Thunderstruck with the Jetsons and the IT Privacy and Security Weekly Update for November 16th., 2021


We start this week tunefully with a story we missed out of the Pwn2Own challenge that will have you headbanging in the aisles before fulfilling a request for more oil for r2D2.

In between, we learn why bragging could end up getting you poorly fed, why popular programming languages could be bad for IoT devices, why you can’t really complain if you see giant cutouts of boats in the desert and we wonder if you can help us find Intel another boxing coach.

We end with mice, scorpions, and robots in a trilogy that could have the animal rights league chasing our tails.

All that aside, this really is the most superb IT Privacy and Security Weekly Update yet, so let’s get “Thunderstruck” with George, Jane, daughter Judy, and their boy Elroy!

Global: Pwn2Own: Printer plays AC/DC

The third day of Pwn2Own saw the F-Secure Labs team turning an HP LaserJet printer into a jukebox using a stack-based buffer overflow to play AC/DC’s Thunderstruck.

So what’s the upshot for you? We admit we missed “hearing” this little escapade last week, so with great humility bring you what must be one of the funniest hacks yet. Remember this printer has no speaker as you sing along to AC/DC.

RU: Self-described ‘king of fraud’ is sentenced to 10 years

"Self-described ‘king of fraud’ is sentenced to 10 years.

A Russian man who once described himself as the “king of fraud” for his role in orchestrating a multimillion-dollar crime spree was sentenced Wednesday to 10 years in prison. Aleksandr Zhukov, 41, was convicted in May of defrauding U.S. advertising companies out of $7 million in part by using botnets to artificially inflate web traffic.

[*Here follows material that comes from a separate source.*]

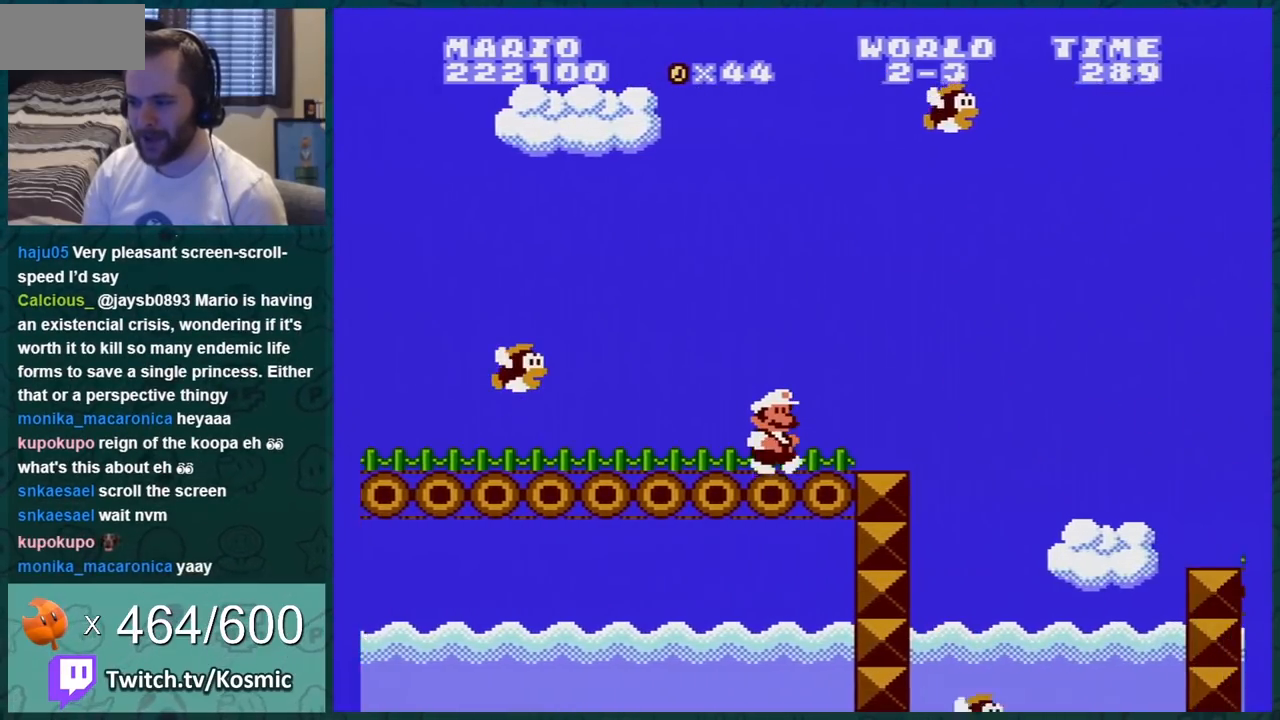
{"buttons": ["A", "B"], "events": [[34, "A", "down"], [100, "DPAD_RIGHT", "up"], [184, "B", "up"], [384, "B", "down"]]}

Working with a small network of cybercriminals, Zhukov directed bot traffic to inauthentic websites, charging marketing companies to run advertisements on websites that attracted little if any, real visitors. Two of Zhukov’s associates have pleaded guilty to involvement in the 3ve scheme, also known as Methbot, while six others have faced charges for the alleged roles in the effort.

So what’s the upshot for you? Have fun! We hear the food is great.

Global: Millions of Routers, IoT Devices at Risk from BotenaGo Malware

Executive summary: AT&T has found new malware written in the open-source programming language Golang. Deployed with more than 30 exploits, it has the potential of targeting millions of routers and IoT devices.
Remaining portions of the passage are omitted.